Selective Uncertainty Propagation in Offline RL
Sanath Kumar Krishnamurthy, Tanmay Gangwani, Sumeet Katariya, Branislav Kveton, Shrey Modi, Anshuka Rangi
TL;DR
The paper tackles the challenge of evaluating policies in finite-horizon offline RL when actions change future state distributions, leading to distribution shifts that complicate CI construction. It introduces selective uncertainty propagation, which blends offline contextual-bandit methods, optimistic/pessimistic RL value estimates, and shift-model information to create tight, instance-adaptive confidence intervals for the step-$h$ treatment effect ${\alpha}^{(h)}_{\pi}$. A key theoretical contribution is a high-probability bound on the estimation error that adapts to the estimated hardness via input quality, enabling CB-like rates when shifts are small and RL-like guarantees when they are large. The paper also modifies pessimistic value iteration to SPVI, which maximizes a selective lower bound, and provides empirical results on ChainBandit and GridWorld showing improved CI quality and offline policy learning, particularly in less dynamic (CB-like) settings.
Abstract
We consider the finite-horizon offline reinforcement learning (RL) setting, and are motivated by the challenge of learning the policy at any step h in dynamic programming (DP) algorithms.
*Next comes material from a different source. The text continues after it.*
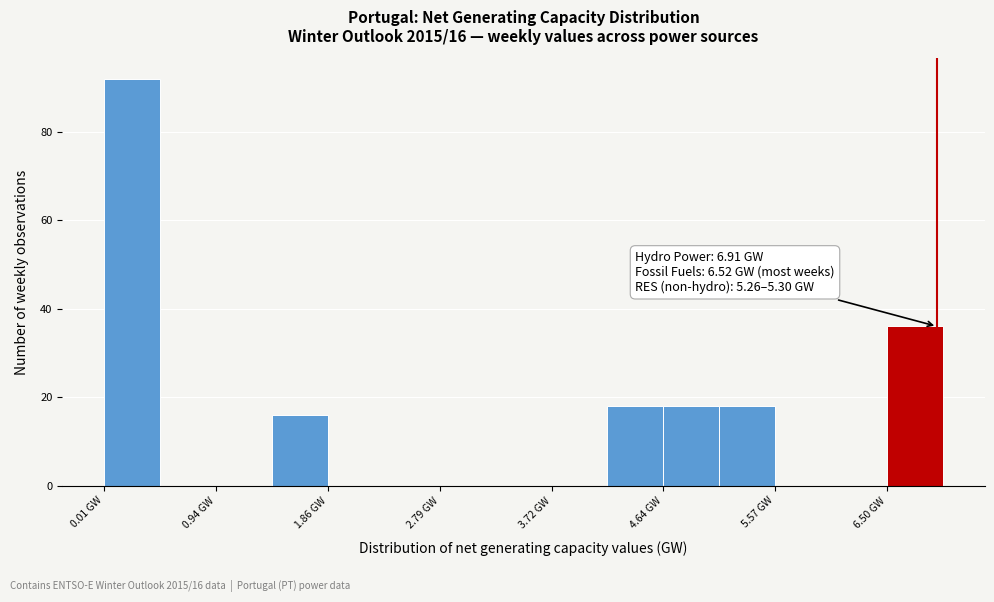

Over which range of the x-axis is the bar tallest?

0.0 to 0.5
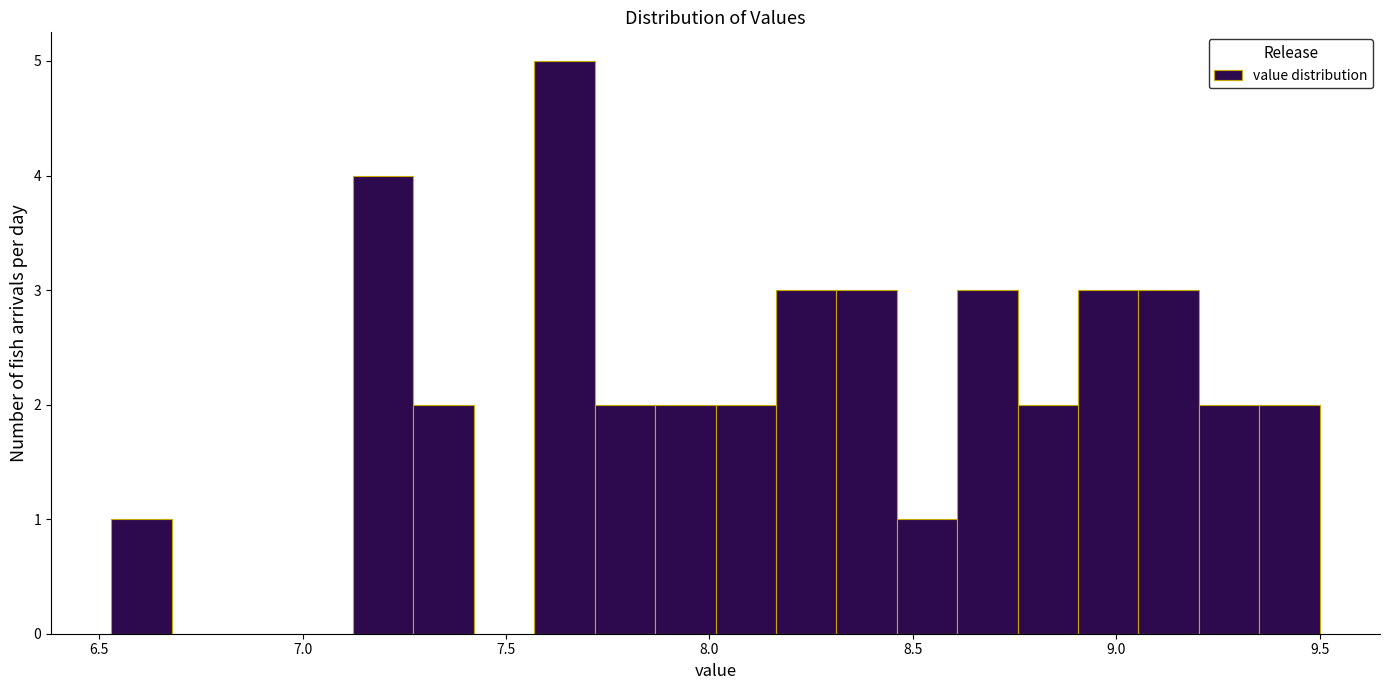

Read against the x-axis, roughly where is the centre of the tallest bar?

7.65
To learn this, it is sufficient to evaluate the treatment effect of deviating from the behavioral policy at step h after having optimized the policy for all future steps. Since the policy at any step can affect next-state distributions, the related distributional shift challenges can make this problem far more statistically hard than estimating such treatment effects in the stochastic contextual bandit setting. However, the hardness of many real-world RL instances lies between the two regimes. We develop a flexible and general method called selective uncertainty propagation for confidence interval construction that adapts to the hardness of the associated distribution shift challenges. We show benefits of our approach on toy environments and demonstrate the benefits of these techniques for offline policy learning.